Larrabee and Intel's acquisition of Neoptica

Arun · Dec 1, 2007

Uhm, I think you're both thinking of two different advantages of caches: saving memory bandwidth and hiding memory latency. SoEMT will reduce the importance of caches for hiding memory latency, but may actually increase their importance in terms of saving bandwidth, as trashing may go up. The same principles also apply to GPUs.

nAo · Dec 1, 2007

ShaidarHaran said:
Assuming SoEMT, it's just as hoho said. In the case of a cache miss, a core can simply switch to another thread until the data for the previous thread is retrieved.

The other thread will at best re-use the same data the first thread was using.

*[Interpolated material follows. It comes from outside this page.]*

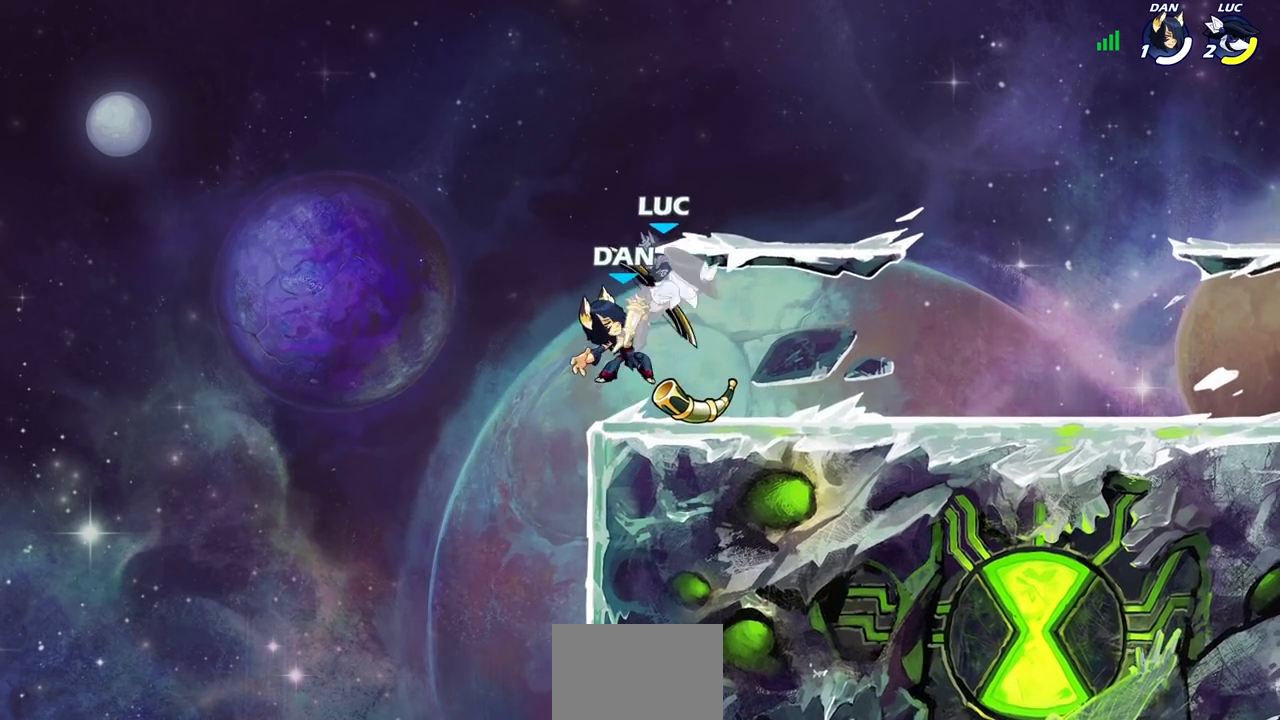
{"buttons": ["SQUARE"], "left_stick": "down-left", "right_stick": "center", "events": [[233, "left_stick", "right"], [383, "left_stick", "down"], [433, "left_stick", "down-left"], [500, "SQUARE", "down"]]}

This means that it can potentially evict data from the cache that the first thread is going to need in the near future, at least in a worst case scenario.
In the general case 2 threads working on different data sets will require a larger cache, not a smaller one.

A side-effect of this is that smaller caches could theoretically be used.

Again, how can a second thread increase the efficiency of your cache so that yout might endup using a smaller one?

Arun · Dec 1, 2007

I guess the question is how often you're bandwith limited vs how often you're idling because of bandwidth latency. For the quad-core Nehalem though, you're looking at a 192-bit DDR3 IMC... So I don't think latency is too much of a concern for once!

nAo · Dec 1, 2007

Arun said:
Uhm, I think you're both thinking of two different advantages of caches: saving memory bandwidth and hiding memory latency. SoEMT will reduce the importance of caches for hiding memory latency, but may actually increase their importance in terms of saving bandwidth, as trashing may go up. The same principles also apply to GPUs.

I see your point but SoEMT is mostly a cheap way to put at some use idle units while paying a fairly small cost for it, it's not an opportunity to constantly trash your caches hoping that the your improved ability to hide memory accesses latency will save your arse, not in the general case for sure.
Unless you never re-use your data, but then you don't need a cache in the first place.

Silent_Buddha · Dec 1, 2007

Add to that, has even a 4 core Penryn come even remotely close the amount of math it can do in comparison to years old R580?

If Folding at Home is any indication of relative realworld workload and potential Physics performance then it'll still be years (Larrabee perhaps?) until Intel matches R580 much less anything newer.

Then again I'm not an expert in this area so I could be attributing far too much importance to GPU performance in FAH.

And the amount of physics used in Crysis is indeed magnitudes higher than those used in Farcry. It's not just a simple evolutionary rise in useage. The complexity of the calculations might have only gone up slightly but the sheer number of calculations going on in any given scene absolutely dwarfs those used in Farcry.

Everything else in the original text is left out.